What makes BLGF so great and a must read for anyone remotely interested in history or literature in general is that it is at once an excellent source of introductory history of a region that has been for the West, lost in a mist of vagarities and myth. At the same time related as a personal experience by RW in a almost lyric fashion. Go with it, even the angry diatribes about men. History becomes real when it is felt as a personal experience; That is why traveling and living abroad is so valuable for everyone, but especially for Americans, who need to understand the world that their government so often effects. If there is anyplace in the world that can teach us that nothing is simple and perhaps most important, impress the American reader with the eternal sense of history, expanding that compression of time that US history lives in, the Balkans are it. This is a book that ought to be used at least at the community college class level in both literature and history classes.

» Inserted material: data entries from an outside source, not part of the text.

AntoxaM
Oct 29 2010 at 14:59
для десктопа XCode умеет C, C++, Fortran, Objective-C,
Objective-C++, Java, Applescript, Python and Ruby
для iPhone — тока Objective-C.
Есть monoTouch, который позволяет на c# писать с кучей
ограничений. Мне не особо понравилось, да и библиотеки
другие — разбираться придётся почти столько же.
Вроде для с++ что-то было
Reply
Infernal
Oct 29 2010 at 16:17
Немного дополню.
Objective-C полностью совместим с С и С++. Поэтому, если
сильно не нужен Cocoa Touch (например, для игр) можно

I have read many of the reviews and various opinions on this book, including the one critic living in the region who only allowed one star. (Locals hate outsiders having any opinion of them). My view is that all the praises and criticisms are valid and deserved, even the one that questions whether RW and her husband had any kind of sexual realtionship and if her husband might have actually been homosexual. Without doubt, RW was a strong willed individual and I gathered from her occassional diatribes concerning men that she had a issue with the entire gender and completely capable of a "marriage of convenience." (So what)? Realizing that her father had left her mother and then soon died, must be somewhat to blame. Allow her to be human, it made her what she was as a writer. So although I found her rants less than usefull, I allowed her to be human because this book is part journal, part essay and part diary. How many authors have laid their own feelings out so clearly. Given the period that it was published in, that took courage. I have to wonder with our emotionally suppressive PC enviroment today, how could anyone even conceive such writing today and not be shouted down by the "thought police" installed in their own mind? Welcome to journalism before PC! What a gift that is in itself - an artifact of true intellectual freedom.
Black Lamb and Gray Falcon is monumental, and anyone that has written formal fiction or non-fiction can only marvel at how West maintains control over her materials at nearly 500,000 words, and over 1100 pages. We never get the impression that she is fatigued with the work --- and there is no repetition. Even if one is not interested in travel literature, BLGF is a must read, because it one of the great examples of its genre, and as such, transcends it. For all its length, West complains that one can never fully write about a place, can never actually capture it! That nugget is somewhere on page 900, I think, and although the reader can sympathize with her exasperation, we can hardly believe her.
This book is a huge disappointment. Instead of discovering the history of a wonderful people, I found bigotry, racism, snobisness and intolerance. At page 200 or so, and after many tries to warm up to this author with her narrow-minded and slanted views, I decided to just put it down and search for unbiased history in other sources. To readers who haven't visited the Balkans, I'd suggest save your money to actually travel there. You won't be disappointed by the wonderful islands or it's people.